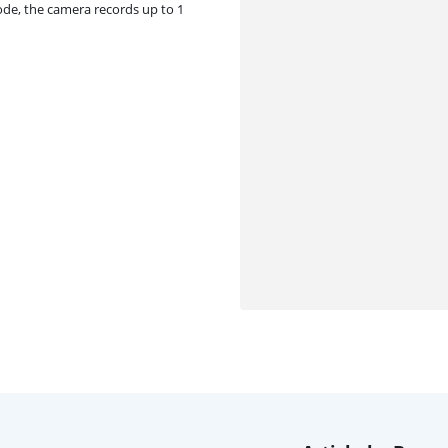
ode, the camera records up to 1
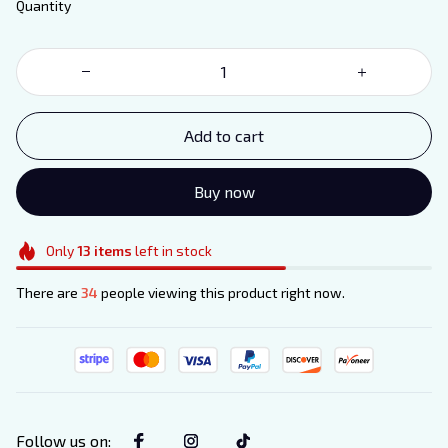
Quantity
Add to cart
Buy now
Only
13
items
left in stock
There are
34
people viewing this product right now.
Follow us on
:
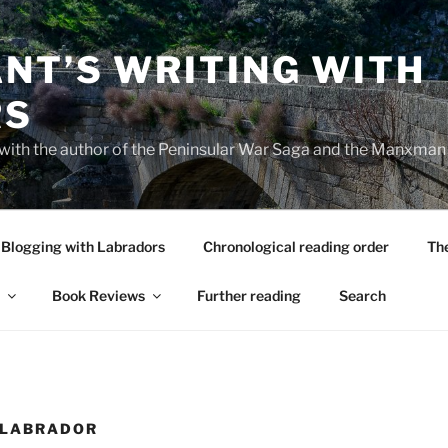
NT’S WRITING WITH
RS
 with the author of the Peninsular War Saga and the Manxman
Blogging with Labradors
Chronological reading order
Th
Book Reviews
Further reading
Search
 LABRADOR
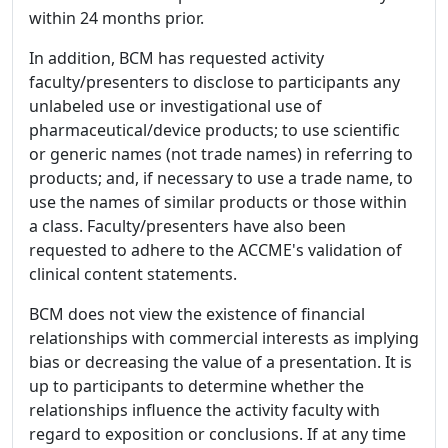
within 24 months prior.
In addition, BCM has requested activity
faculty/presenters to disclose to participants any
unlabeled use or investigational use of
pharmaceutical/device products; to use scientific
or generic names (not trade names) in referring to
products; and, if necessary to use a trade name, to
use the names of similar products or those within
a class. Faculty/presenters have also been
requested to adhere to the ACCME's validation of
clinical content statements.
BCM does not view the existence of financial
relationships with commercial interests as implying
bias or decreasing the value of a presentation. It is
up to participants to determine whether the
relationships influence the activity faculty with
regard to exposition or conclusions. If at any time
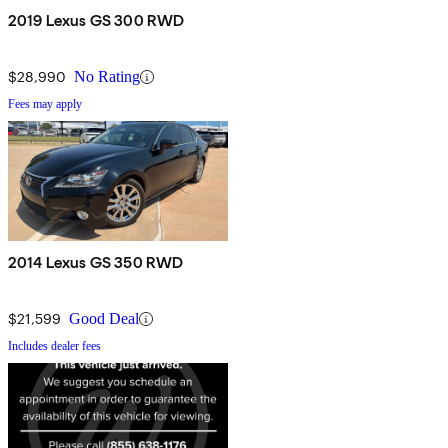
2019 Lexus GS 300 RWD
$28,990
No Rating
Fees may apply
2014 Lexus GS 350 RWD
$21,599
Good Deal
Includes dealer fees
============================================================
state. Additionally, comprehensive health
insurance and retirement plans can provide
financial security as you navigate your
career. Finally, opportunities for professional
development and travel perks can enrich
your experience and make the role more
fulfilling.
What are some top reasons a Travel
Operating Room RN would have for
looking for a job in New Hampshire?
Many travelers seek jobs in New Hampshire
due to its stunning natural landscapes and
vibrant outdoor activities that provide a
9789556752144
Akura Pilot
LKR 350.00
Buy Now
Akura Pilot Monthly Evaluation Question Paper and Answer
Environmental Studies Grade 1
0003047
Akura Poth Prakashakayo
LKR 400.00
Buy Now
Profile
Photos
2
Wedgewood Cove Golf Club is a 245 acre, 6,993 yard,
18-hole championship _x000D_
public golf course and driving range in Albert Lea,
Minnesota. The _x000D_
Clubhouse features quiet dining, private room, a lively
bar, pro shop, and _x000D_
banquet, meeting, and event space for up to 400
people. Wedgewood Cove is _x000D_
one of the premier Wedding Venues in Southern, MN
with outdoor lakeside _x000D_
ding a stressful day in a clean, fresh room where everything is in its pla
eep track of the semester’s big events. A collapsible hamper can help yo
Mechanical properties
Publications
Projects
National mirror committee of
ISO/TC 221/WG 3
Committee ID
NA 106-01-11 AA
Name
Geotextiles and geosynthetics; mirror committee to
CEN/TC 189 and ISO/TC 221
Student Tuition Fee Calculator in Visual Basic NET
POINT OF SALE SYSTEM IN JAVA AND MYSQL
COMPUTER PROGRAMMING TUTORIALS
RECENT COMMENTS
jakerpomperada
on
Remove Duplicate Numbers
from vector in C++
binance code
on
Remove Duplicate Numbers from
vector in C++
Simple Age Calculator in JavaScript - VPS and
============================================================
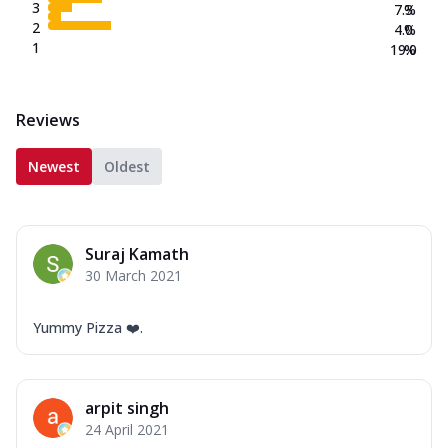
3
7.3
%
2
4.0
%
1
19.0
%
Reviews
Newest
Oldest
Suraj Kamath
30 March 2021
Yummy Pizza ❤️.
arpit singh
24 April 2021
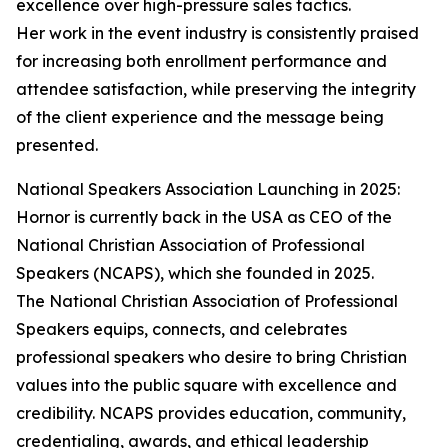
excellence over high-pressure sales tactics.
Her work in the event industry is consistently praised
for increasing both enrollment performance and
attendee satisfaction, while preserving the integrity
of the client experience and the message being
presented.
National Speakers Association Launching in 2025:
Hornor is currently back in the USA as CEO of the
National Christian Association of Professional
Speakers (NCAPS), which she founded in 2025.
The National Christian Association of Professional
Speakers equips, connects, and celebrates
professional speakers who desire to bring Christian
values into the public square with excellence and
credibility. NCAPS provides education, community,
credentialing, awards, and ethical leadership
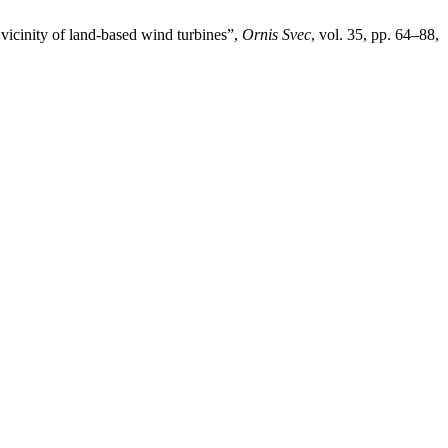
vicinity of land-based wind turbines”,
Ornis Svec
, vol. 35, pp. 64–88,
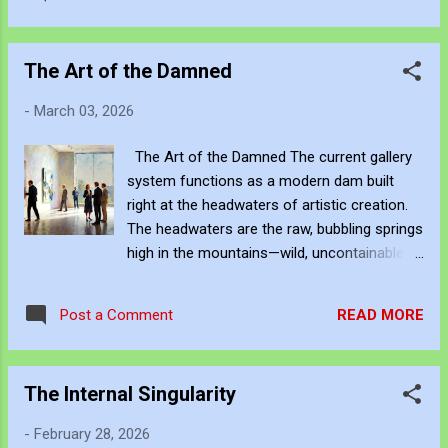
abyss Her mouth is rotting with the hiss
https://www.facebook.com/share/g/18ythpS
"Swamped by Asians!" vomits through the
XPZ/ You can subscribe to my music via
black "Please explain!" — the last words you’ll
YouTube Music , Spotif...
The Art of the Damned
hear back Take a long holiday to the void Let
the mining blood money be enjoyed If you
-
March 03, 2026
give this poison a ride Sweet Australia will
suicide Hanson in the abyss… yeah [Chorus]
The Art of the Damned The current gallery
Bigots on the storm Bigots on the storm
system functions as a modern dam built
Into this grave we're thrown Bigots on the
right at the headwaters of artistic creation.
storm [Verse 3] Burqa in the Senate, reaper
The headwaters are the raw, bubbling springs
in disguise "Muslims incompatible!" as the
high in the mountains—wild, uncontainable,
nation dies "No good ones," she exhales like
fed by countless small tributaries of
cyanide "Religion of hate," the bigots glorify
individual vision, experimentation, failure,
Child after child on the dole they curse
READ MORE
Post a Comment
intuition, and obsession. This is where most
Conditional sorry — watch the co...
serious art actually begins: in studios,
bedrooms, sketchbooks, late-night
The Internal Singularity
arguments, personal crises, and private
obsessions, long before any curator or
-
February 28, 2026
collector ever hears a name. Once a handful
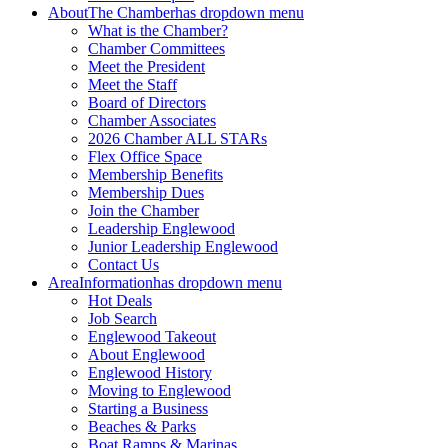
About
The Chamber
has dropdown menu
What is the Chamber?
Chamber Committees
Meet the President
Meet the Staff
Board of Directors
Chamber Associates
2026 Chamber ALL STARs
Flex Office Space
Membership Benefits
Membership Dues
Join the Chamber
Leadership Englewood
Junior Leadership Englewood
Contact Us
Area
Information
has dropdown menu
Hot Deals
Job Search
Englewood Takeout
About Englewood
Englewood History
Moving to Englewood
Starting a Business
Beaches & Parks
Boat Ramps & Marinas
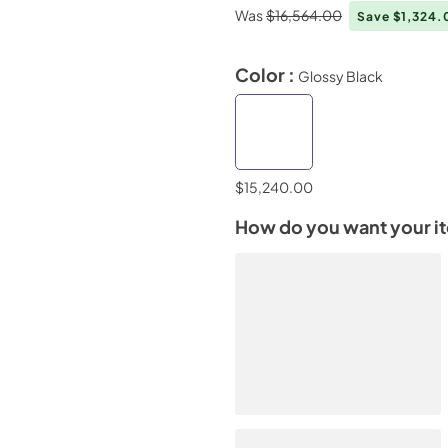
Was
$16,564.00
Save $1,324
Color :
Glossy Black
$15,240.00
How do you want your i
============================================================
§ **Aim of the exercise**
Copy out the rows from the line containing "excellence over high-pressure sales tactics." through the line containing "vol. 35, pp.", inclusive, without any of the pictures.

§ **Answer space**
excellence over high-pressure sales tactics.
Her work in the event industry is consistently praised
for increasing both enrollment performance and
attendee satisfaction, while preserving the integrity
of the client experience and the message being
presented.
National Speakers Association Launching in 2025:
Hornor is currently back in the USA as CEO of the
National Christian Association of Professional
Speakers (NCAPS), which she founded in 2025.
The National Christian Association of Professional
Speakers equips, connects, and celebrates
professional speakers who desire to bring Christian
values into the public square with excellence and
credibility. NCAPS provides education, community,
credentialing, awards, and ethical leadership
vicinity of land-based wind turbines”,
Ornis Svec
, vol. 35, pp. 64–88,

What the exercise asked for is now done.